Take the rows from the start through the line containing "scientific name: Epargyreus clarus", swap every "scientific name" for "species", and write those lines out again with nothing else changed. Leave the pictures out.

§ Listed records:
==================================================

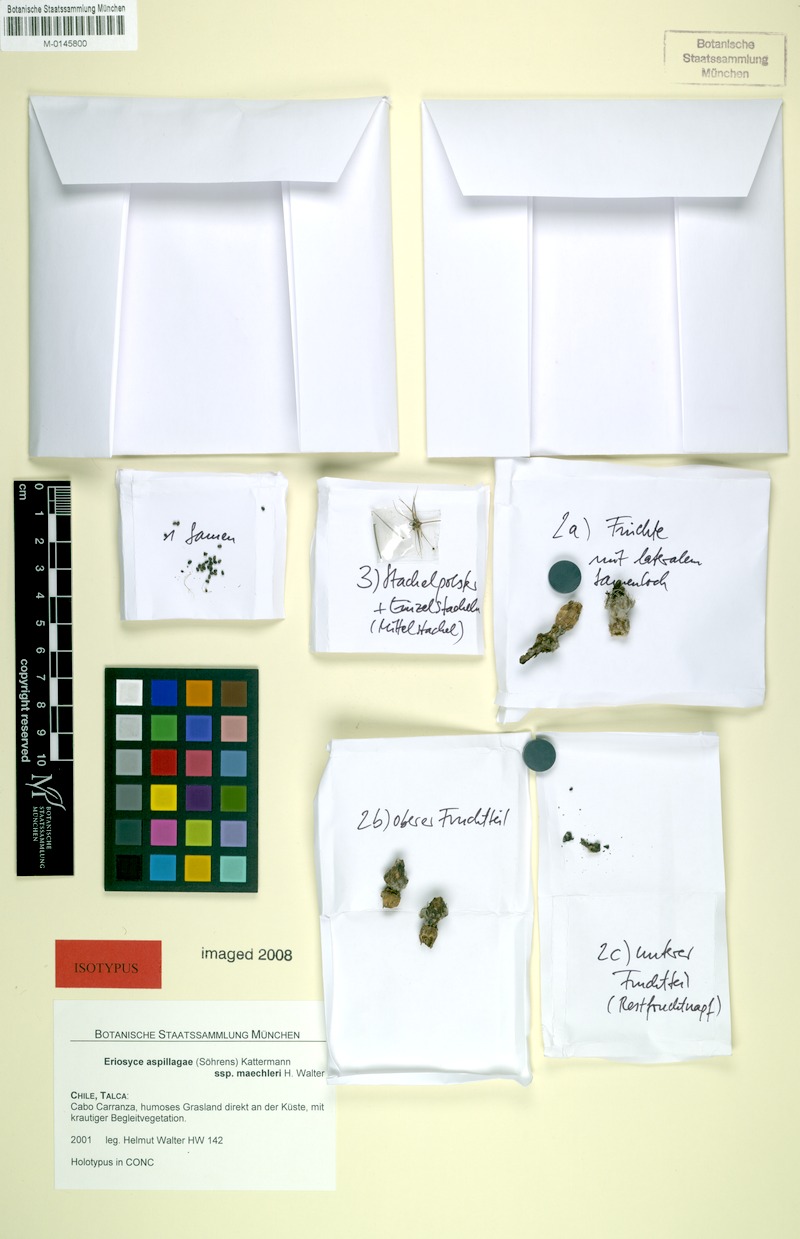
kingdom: Plantae
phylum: Tracheophyta
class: Magnoliopsida
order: Caryophyllales
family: Cactaceae
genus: Eriosyce
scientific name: Eriosyce aspillagae
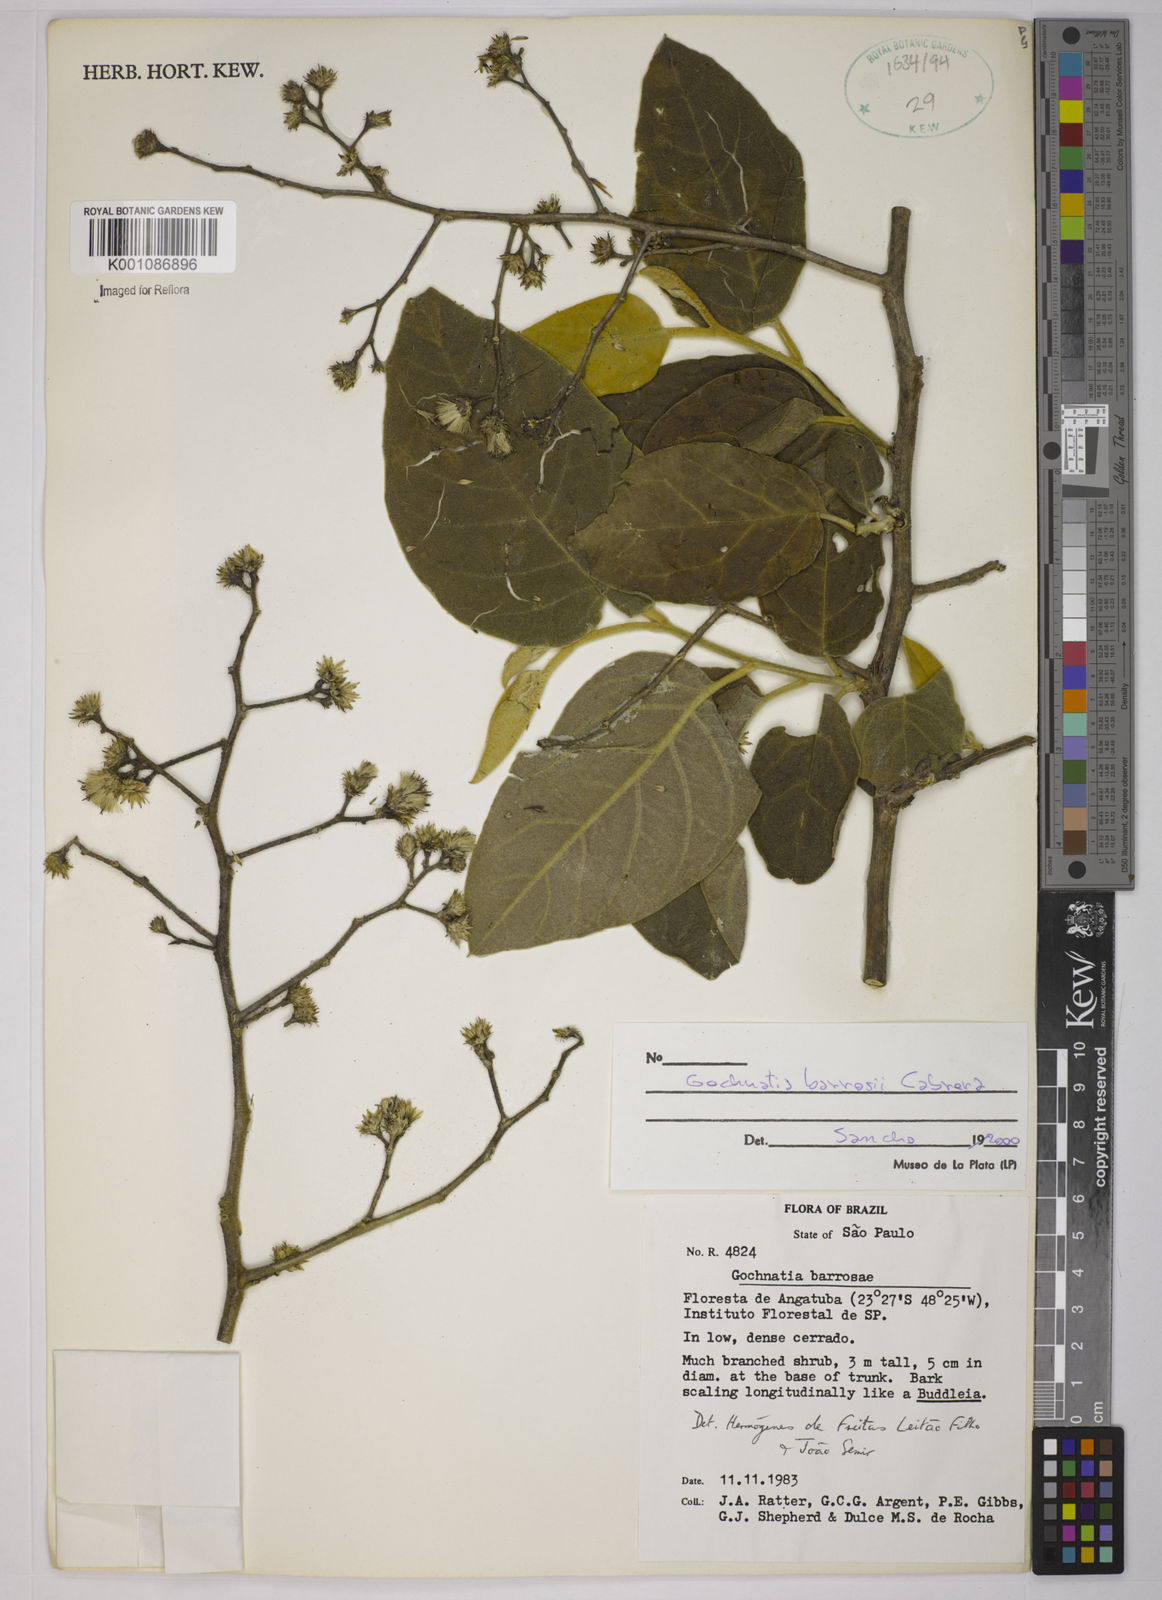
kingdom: Plantae
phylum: Tracheophyta
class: Magnoliopsida
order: Asterales
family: Asteraceae
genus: Moquiniastrum
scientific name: Moquiniastrum barrosoae
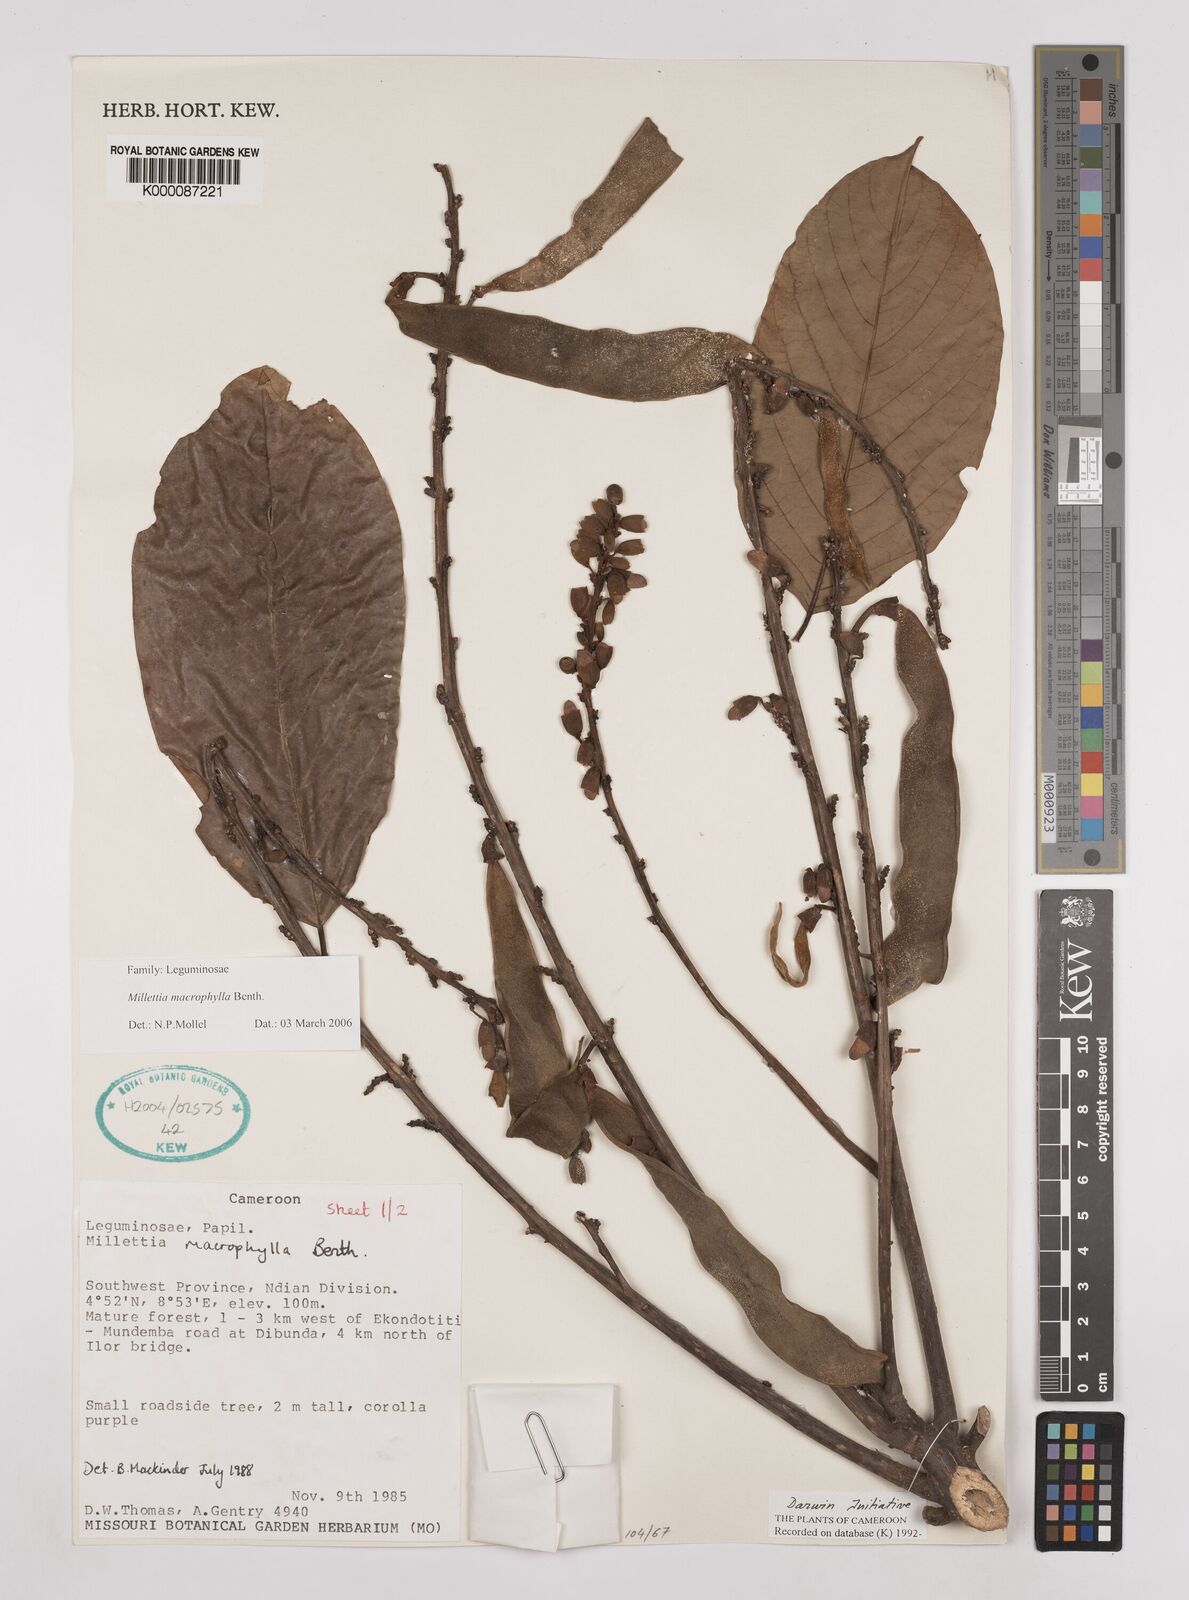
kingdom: Plantae
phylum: Tracheophyta
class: Magnoliopsida
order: Fabales
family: Fabaceae
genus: Millettia
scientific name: Millettia macrophylla
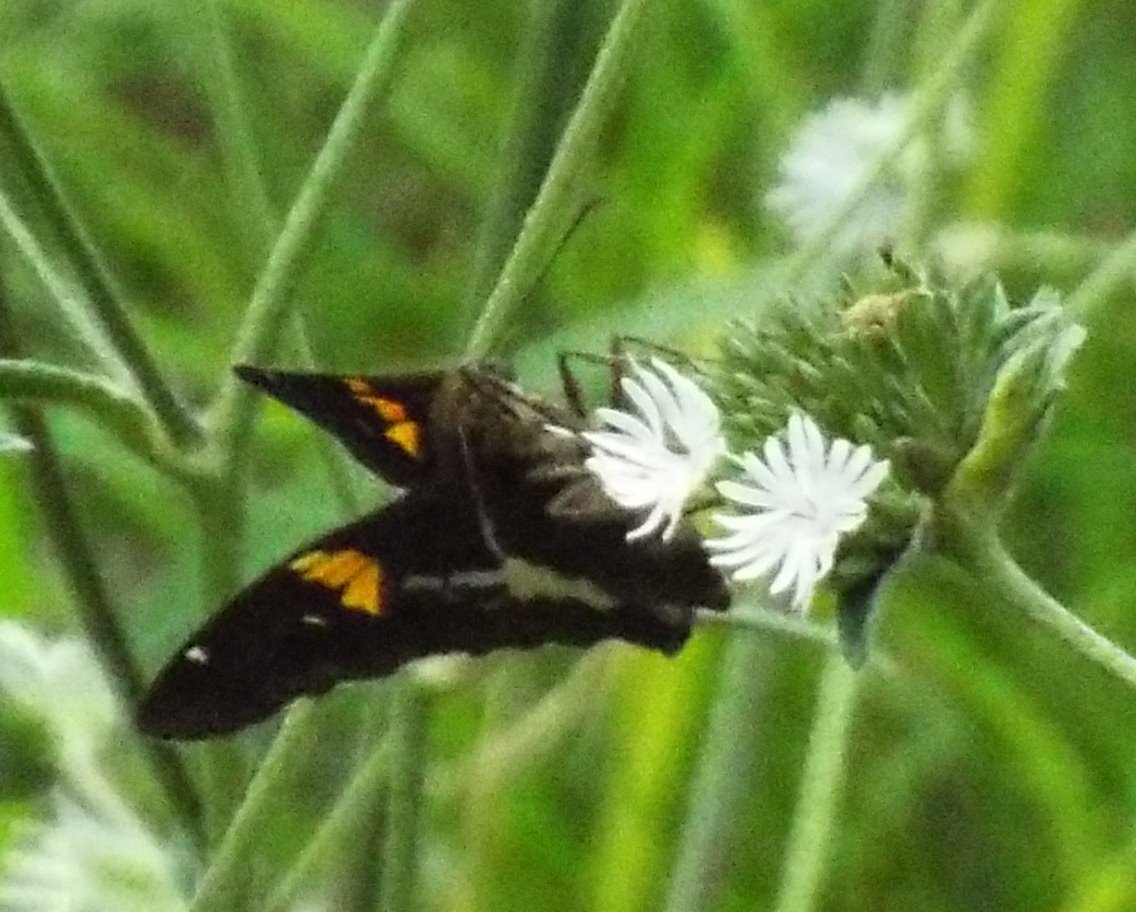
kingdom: Animalia
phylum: Arthropoda
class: Insecta
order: Lepidoptera
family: Hesperiidae
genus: Epargyreus
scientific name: Epargyreus clarus
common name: Silver-spotted Skipper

==================================================

§ Answer to this task:
kingdom: Plantae
phylum: Tracheophyta
class: Magnoliopsida
order: Caryophyllales
family: Cactaceae
genus: Eriosyce
species: Eriosyce aspillagae
kingdom: Plantae
phylum: Tracheophyta
class: Magnoliopsida
order: Asterales
family: Asteraceae
genus: Moquiniastrum
species: Moquiniastrum barrosoae
kingdom: Plantae
phylum: Tracheophyta
class: Magnoliopsida
order: Fabales
family: Fabaceae
genus: Millettia
species: Millettia macrophylla
kingdom: Animalia
phylum: Arthropoda
class: Insecta
order: Lepidoptera
family: Hesperiidae
genus: Epargyreus
species: Epargyreus clarus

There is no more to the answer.